Copper prices have taken a beating over the past few weeks, in large part responding to concerns that global trade will be slowed by tariffs, but the longer-term outlook based on supply fundamentals has some analysts looking for a significant upturn.
Copper prices closed at $2.76 on COMEX Wednesday, around their level a year ago, after trading above $3 per pound for most of the past year. When we last saw these numbers copper prices were in the midst of a significant rise.
Often viewed as bellwether for the global economy due to its wide-ranging industrial applications, copper fell over 16% from its most recent peak of $3.30 in June. Copper traded on the London Metals Exchange (LME) is flirting in the past few days with a move below $6,000 per metric ton and has done so in intra-day trading. It closed at $6,152.00 on Wednesday, a low it hasn’t seen since late July last year, and likewise down 16% from June 7.

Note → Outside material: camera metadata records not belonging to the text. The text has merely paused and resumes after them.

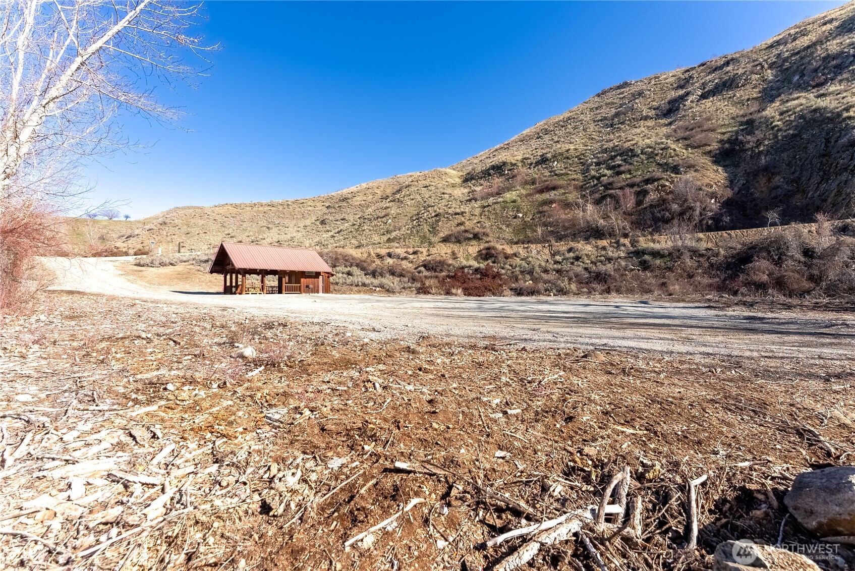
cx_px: 428
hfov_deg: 104.2
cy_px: 286
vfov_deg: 81.3
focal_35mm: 14
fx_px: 333
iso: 100
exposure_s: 1/4000
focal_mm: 14
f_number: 11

There are a host of reasons for the current softness in metals prices. Trade war concerns lead the list but have been intensified by disappointment in the outlook for Chinese economic growth, concerns about labor relations at BHP Billiton’s giant Escondida mine, and a rash of train robberies targeting copper shipments in the Atacama desert in Chile.
However, some metals analysts looking at the long-term fundamentals are forecasting significant improvement over the next 10 years, in part because current prices aren’t enough to spur development of new supply. A report from Citigroup cited by Bloomberg forecasts LME average annual copper prices to approach $8,000 by 2020 and $9,000 per metric ton by 2028 in its baseline scenario.
The market is entering a long period of deficits starting this year. The metal is getting more difficult and more expensive to mine, Citigroup said. “We find that current prices of $6,200 a ton are nowhere near high enough to enable the market to clear,” the analysts said.
Metals analyst John Gross, publisher of the Copper Journal, said in early June that copper prices on COMEX will reach $5 based on overall trends, and he stands by that forecast, but said in a recent note to subscribers that the near-term outlook remains ugly.
“The combination of trade tensions, and the stronger dollar hit metals pretty hard, and at this point, there is little on the horizon to suggest things will get better anytime soon,” he said. “Best to batten down the hatches, and hedge your bets till this storm passes.”